Auch Strukturen sind nichts Statisches mehr. Welche Strukturen brauchen wir, um uns schnell anpassen zu können und möglichst schnell Produkte und Innovationen zu entwickeln? Diese Frage stellt sich immer wieder aufs Neue und muss von jeder Organisation je nach Geschäftsmodell und Kultur individuell beantwortet werden. Klar ist: Entscheidungen sollten so marktnah wie möglich getroffen werden. In agilen Organisationen sind deshalb generell Teams die wichtigste wertschöpfende Einheit. Sie sind nah am Kunden und können weitgehend eigenständig agieren. 

7. Die Herausforderungen

Mittlerweile beschäftigt sich so ziemlich jedes Unternehmen mit dem Thema Agilität – allerdings mit einem sehr unterschiedlichen Grad an Ernsthaftigkeit und Konsequenz. Viele Organisationen haben einzelne oder mehrere Teams, die agil Produkte entwickeln – Software sowieso.

Allerdings zeigen sich vor allem zwei Herausforderungen. Zum einen ist die Schnittstelle der Teams mit dem Rest der Organisation in vielen Unternehmen ein Problem bzw. die Zusammenarbeit zwischen unterschiedlichen selbstorganisierten Teams. Frameworks wie LeSS und SAFe versuchen der Zusammenarbeit von verschiedenen Scrum Teams einen Rahmen und Regeln zu geben. Dennoch ist das in Unternehmen mit einer gewissen Komplexität, die unterschiedliche Geschäftsmodelle und Produkte haben, schwierig, weil es erfahrungsgemäß dennoch auf verschiedenen Ebenen Interdependenzen gibt. In Organisationen, die im Grunde an einem einzigen Produkt arbeiten, ist das einfacher.  

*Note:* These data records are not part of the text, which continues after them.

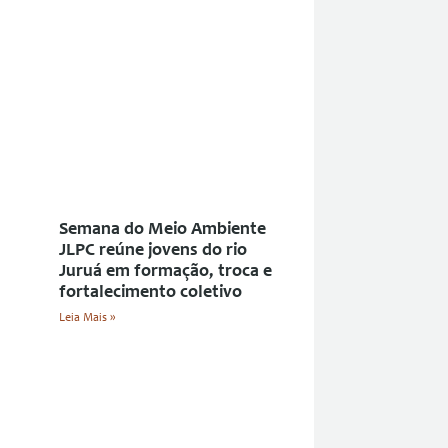
Semana do Meio Ambiente
JLPC reúne jovens do rio
Juruá em formação, troca e
fortalecimento coletivo
Leia Mais »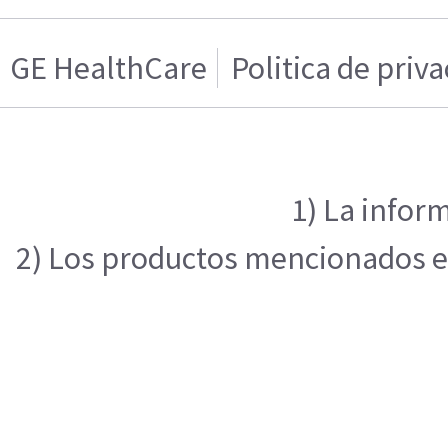
GE HealthCare
Politica de priv
1) La infor
2) Los productos mencionados en 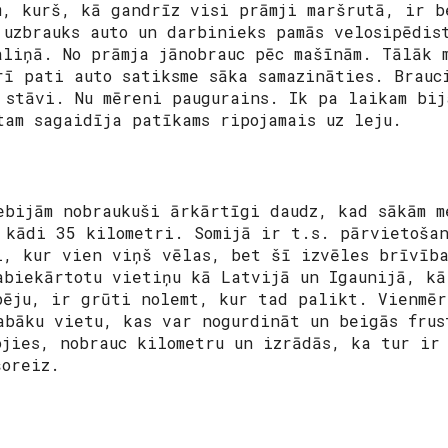
m, kurš, kā gandrīz visi prāmji maršrutā, ir b
 uzbrauks auto un darbinieks pamās velosipēdis
aliņā. No prāmja jānobrauc pēc mašīnām. Tālāk 
rī pati auto satiksme sāka samazināties. Brauc
 stāvi. Nu mēreni paugurains. Ik pa laikam bij
tam sagaidīja patīkams ripojamais uz leju.
ebijām nobraukuši ārkārtīgi daudz, kad sākām m
 kādi 35 kilometri. Somijā ir t.s. pārvietošan
i, kur vien viņš vēlas, bet šī izvēles brīvība
abiekārtotu vietiņu kā Latvijā un Igaunijā, kā
pēju, ir grūti nolemt, kur tad palikt. Vienmē
abāku vietu, kas var nogurdināt un beigās frus
ojies, nobrauc kilometru un izrādās, ka tur ir
šoreiz.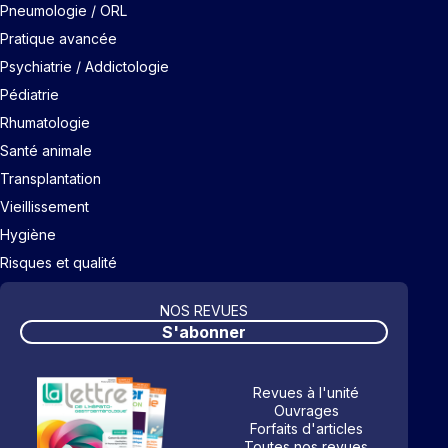
Pneumologie / ORL
Pratique avancée
Psychiatrie / Addictologie
Pédiatrie
Rhumatologie
Santé animale
Transplantation
Vieillissement
Hygiène
Risques et qualité
NOS REVUES
S'abonner
Revues à l'unité
Ouvrages
Forfaits d'articles
Toutes nos revues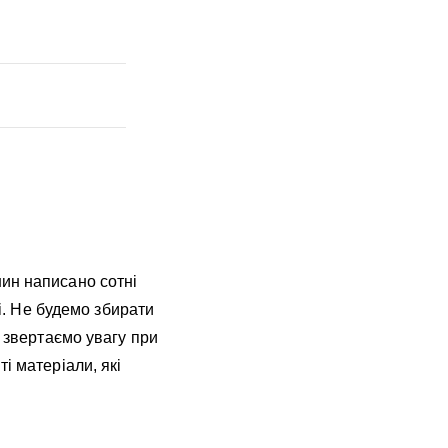
ин написано сотні
рі. Не будемо збирати
о звертаємо увагу при
і матеріали, які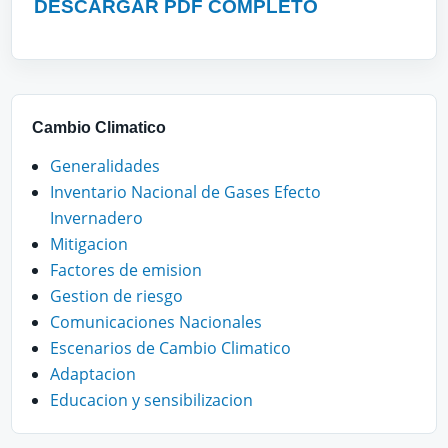
DESCARGAR PDF COMPLETO
Cambio Climatico
Generalidades
Inventario Nacional de Gases Efecto
Invernadero
Mitigacion
Factores de emision
Gestion de riesgo
Comunicaciones Nacionales
Escenarios de Cambio Climatico
Adaptacion
Educacion y sensibilizacion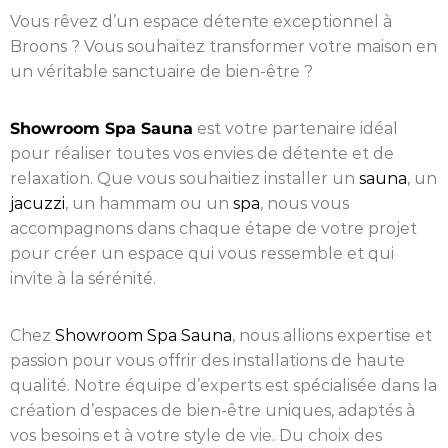
Vous rêvez d’un espace détente exceptionnel à
Broons ? Vous souhaitez transformer votre maison en
un véritable sanctuaire de bien-être ?
Showroom Spa Sauna
est votre partenaire idéal
pour réaliser toutes vos envies de détente et de
relaxation. Que vous souhaitiez installer un
sauna
, un
jacuzzi
, un hammam ou un
spa
, nous vous
accompagnons dans chaque étape de votre projet
pour créer un espace qui vous ressemble et qui
invite à la sérénité.
Chez
Showroom Spa Sauna
, nous allions expertise et
passion pour vous offrir des installations de haute
qualité. Notre équipe d’experts est spécialisée dans la
création d’espaces de bien-être uniques, adaptés à
vos besoins et à votre style de vie. Du choix des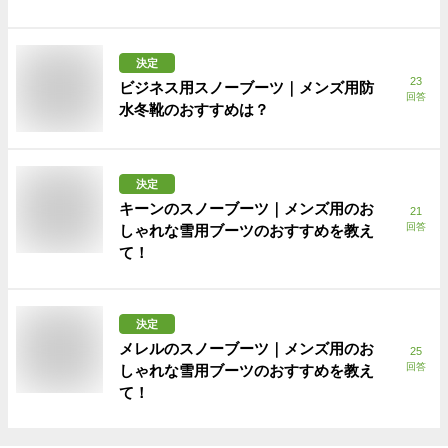
決定
23
ビジネス用スノーブーツ｜メンズ用防
回答
水冬靴のおすすめは？
決定
キーンのスノーブーツ｜メンズ用のお
21
回答
しゃれな雪用ブーツのおすすめを教え
て！
決定
メレルのスノーブーツ｜メンズ用のお
25
回答
しゃれな雪用ブーツのおすすめを教え
て！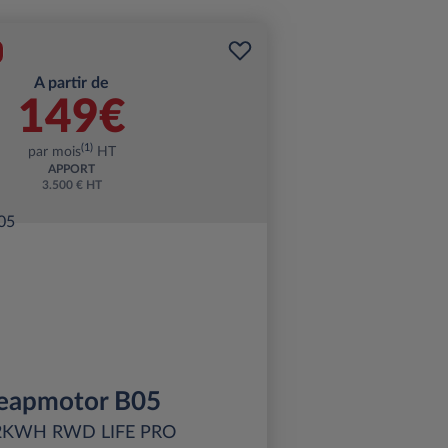
A partir de
149€
(1)
par mois
HT
APPORT
3.500 € HT
eapmotor B05
2KWH RWD LIFE PRO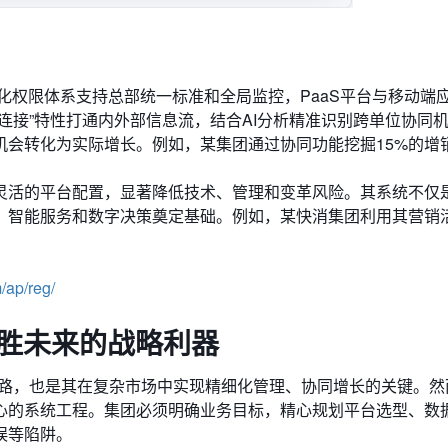
细化权限体系支持总部统一标准和全局监控，PaaS平台与移动端
连接”特性打通内外部信息流，结合AI分析精准识别跨单位协同
机会转化为实际增长。例如，某集团通过协同功能挖掘15%的增
灵活的平台配置，显著降低技术、管理和变革风险。其系统不仅
、智能服务和数字决策奠定基础。例如，某快消集团利用其营销
p/reg/
胜未来的战略利器
之路，也是其在复杂市场中实现精细化管理、协同增长的关键。然
心的系统工程。集团必须明确业务目标，精心规划平台选型、数
误等陷阱。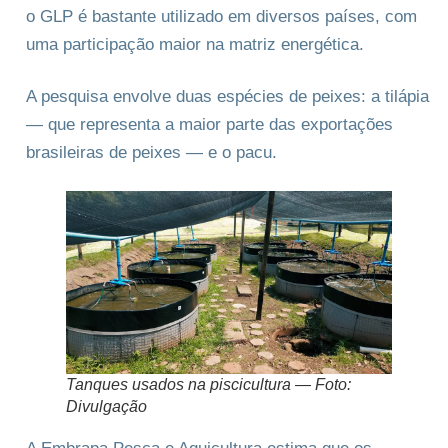
o GLP é bastante utilizado em diversos países, com
uma participação maior na matriz energética.
A pesquisa envolve duas espécies de peixes: a tilápia
— que representa a maior parte das exportações
brasileiras de peixes — e o pacu.
Tanques usados na piscicultura — Foto:
Divulgação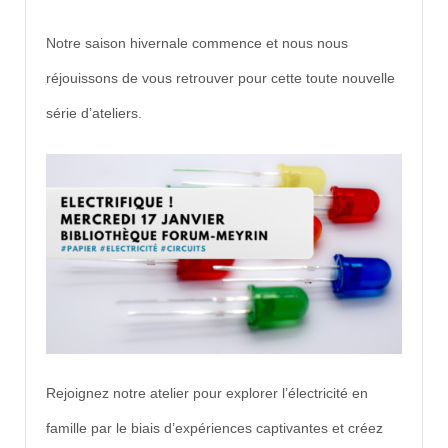
Notre saison hivernale commence et nous nous
réjouissons de vous retrouver pour cette toute nouvelle
série d’ateliers.
Rejoignez notre atelier pour explorer l’électricité en
famille par le biais d’expériences captivantes et créez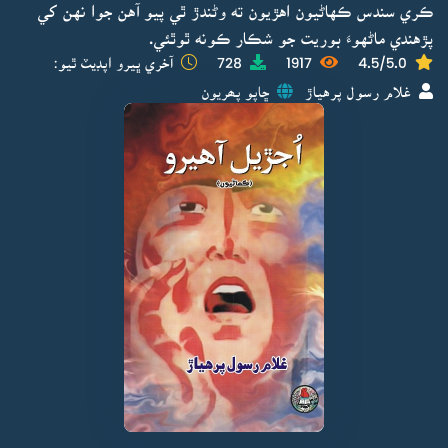
ڪري سندس ڪهاڻيون اهڙيون ته وڻندڙ ٿي پيو آهن جوا نهن کي
پڙهندي ماڻهوءَ بوريت جو شڪار ڪونه ٿوٿئي.
4.5/5.0
1917
728
آخري ڀيرو اپڊيٽ ٿيو:
غلام رسول پرهياڙ
ڇاپو پھريون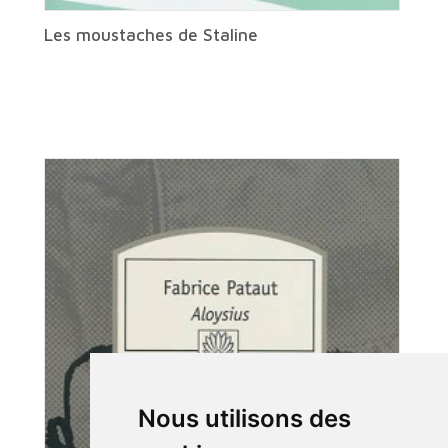
Les moustaches de Staline
Nous utilisons des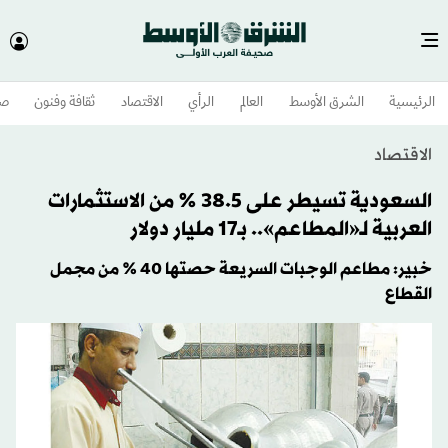
الرئيسية
الشرق الأوسط​
العالم
الرأي
الاقتصاد
ثقافة وفنون
صح
الاقتصاد
السعودية تسيطر على 38.5 % من الاستثمارات
العربية لـ«المطاعم».. بـ17 مليار دولار
خبير: مطاعم الوجبات السريعة حصتها 40 % من مجمل
القطاع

Die zweite wesentliche Herausforderung in agilen Organisationen sind insbesondere HR-Themen. Wie zum Beispiel Vergütungssysteme, das Performance Management und die Karriereentwicklung aussehen oder ob es überhaupt Themen sind, die zentral gesteuert werden müssen, damit tun sich viele schwer. Denn die bekannten Frameworks geben darauf keine Antwort. Hier müssen tatsächlich sehr individuelle Antworten gefunden werden. Und egal wie sie zukünftig aussehen, sie werden die Kultur einer (agilen) Organisation massiv beeinflussen.